Friday, November 12, 2004

Where do I go from here?

It's truly humiliating to love someone and to not be loved back by that person. More accurately...it's humiliating to love someonewho doesn't recognize and appreciate the fact that you love them.

When a person takes your love for granted or doesn't acknowledge your feelings...it's quite demoralizing.

He is sucking the very life from me by playing these back and forth games and by attempting to emotionally blackmail me.

He seems to purposefully try to rile me and he tends to be disagreeable. I don't know why I can't just shake him and heal. Eventually..after an appropriate time...I'd find someone who was loving and considerate. Someone who had a job and an excellent work ethic and who didn't blame me for his not working..not having friends...not having anything to take pride in.

This person is emotionally abusing me and I'm so fucked up in the head that I'm allowing myself to be sucked into his twisted games. How do I just let myself go? Just tear myself free of the bonds....say to hell with the four years of history and write it off as a loss without feeling that the last four years were a total loss?

Why doesn't he love me? He says that he does..but he can't. No one treats the person that they love like he treats me. He's critical even when I'm trying to find common ground and make peace. He's disagreeable in most cases...why do I even want to be with him?

I used to love everything about him...now..after the way he's treated me since the fiasco six weeks ago...I'm finding it hard to remember what any of those things were.
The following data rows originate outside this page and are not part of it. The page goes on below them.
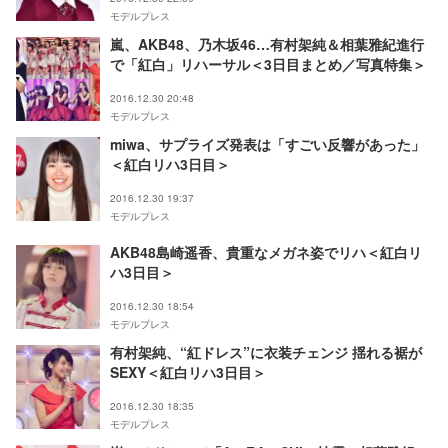
モデルプレス
嵐、AKB48、乃木坂46…有村架純＆相葉雅紀進行
で「紅白」リハーサル＜3日目まとめ／写真特集＞
2016.12.30 20:48
モデルプレス
miwa、サプライズ発表は「すごい反響があった」
＜紅白リハ3日目＞
2016.12.30 19:37
モデルプレス
AKB48島崎遥香、貴重なメガネ姿でリハ＜紅白リ
ハ3日目＞
2016.12.30 18:54
モデルプレス
有村架純、“紅ドレス”に衣装チェンジ 揺れる裾が
SEXY＜紅白リハ3日目＞
2016.12.30 18:35
モデルプレス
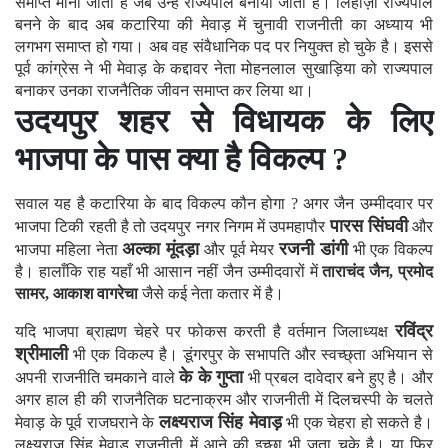
समाप्त माना जाता है जब उन्हें राज्यपाल बनाया जाता है। लिहाज़ा राज्यपाल
बनने के बाद अब कटारिया की मेवाड़ में चुनावी राजनीती का अध्याय भी
लगभग समाप्त हो गया। अब वह संवैधानिक पद पर नियुक्त हो चुके है। इससे
पूर्व कांग्रेस ने भी मेवाड़ के कद्दावर नेता मोहनलाल सुखाड़िया को राज्यपाल
बनाकर उनका राजनैतिक जीवन समाप्त कर लिया था।
उदयपुर शहर से विधायक के लिए
भाजपा के पास क्या है विकल्प ?
सवाल यह है कटारिया के बाद विकल्प कौन होगा ? अगर जैन उम्मीदवार पर
पारस सिंघवी
भाजपा टिकी रहती है तो उदयपुर नगर निगम में उपमहापौर
और
अल्का मूंदड़ा
रजनी डांगी
भाजपा महिला नेता
और पूर्व मेयर
भी एक विकल्प
है। हालाँकि राह यहाँ भी आसान नहीं जैन उम्मीदवारों में
ताराचंद जैन, प्रमोद
सामर, आकाश वागरेचा
जैसे कई नेता कतार में है।
रविंद्र
यदि भाजपा ब्राह्मण चेहरे पर फोकस करती है वर्तमान जिलाध्यक्ष
श्रीमाली
भी एक विकल्प है। डूंगरपुर के सभापति और स्वच्छ्ता अभियान से
के के गुप्ता
अपनी राजनीति चमकाने वाले
भी प्रबल दावेदार बने हुए है। और
अगर हाल ही की राजनैतिक घटनाक्रम और राजनीती में दिलचस्पी के चलते
लक्ष्यराज सिंह मेवाड़
मेवाड़ के पूर्व राजघराने के
भी एक चेहरा हो सकते है।
लक्ष्यराज सिंह मेवाड़ राजनीती में आने की इच्छा भी जता चुके है। या फिर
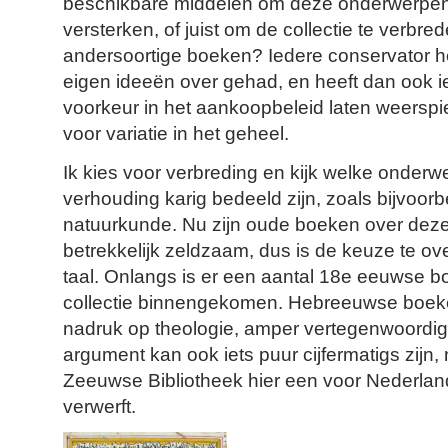
beschikbare middelen om deze onderwerpen 
versterken, of juist om de collectie te verbre
andersoortige boeken? Iedere conservator hee
eigen ideeën over gehad, en heeft dan ook ie
voorkeur in het aankoopbeleid laten weerspi
voor variatie in het geheel.
Ik kies voor verbreding en kijk welke onderw
verhouding karig bedeeld zijn, zoals bijvoorb
natuurkunde. Nu zijn oude boeken over dez
betrekkelijk zeldzaam, dus is de keuze te ove
taal. Onlangs is er een aantal 18e eeuwse 
collectie binnengekomen. Hebreeuwse boeke
nadruk op theologie, amper vertegenwoordi
argument kan ook iets puur cijfermatigs zijn,
Zeeuwse Bibliotheek hier een voor Nederla
verwerft.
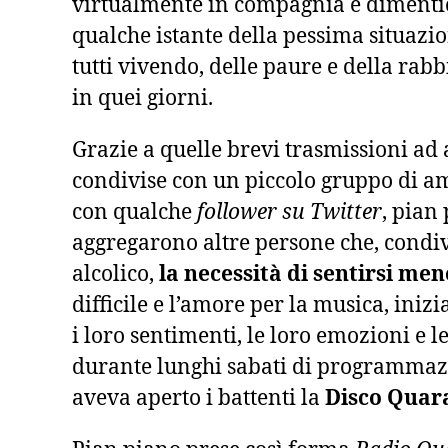
virtualmente in compagnia e dimenti
qualche istante della pessima situazi
tutti vivendo, delle paure e della ra
in quei giorni.
Grazie a quelle brevi trasmissioni ad 
condivise con un piccolo gruppo di a
con qualche
follower su Twitter
, pian 
aggregarono altre persone che, condiv
alcolico,
la necessità di sentirsi men
difficile e l’amore per la musica, ini
i loro sentimenti, le loro emozioni e l
durante lunghi sabati di programmaz
aveva aperto i battenti la
Disco Quar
I wish that we could both be honest about our feelings and trust what the other person says. It's all bullshit. I know...the relationship has gone to shit..but damn...I don't want it to be over this way.....WTF?





1 Comments:

  • Starqly - I am sorry you are having to go through all this because its obvious you care about him. I know it sounds lame but time will heal your pain. Just try to stay away from him as much as possible. Ugh, it does sound lame. Well anyway I think we women tend to blame ourselves when the man we want doesn't want us, I know I do it. and its WRONG!
    I'll shut up. I suck at advice! Just hang in there, I promise it will get better.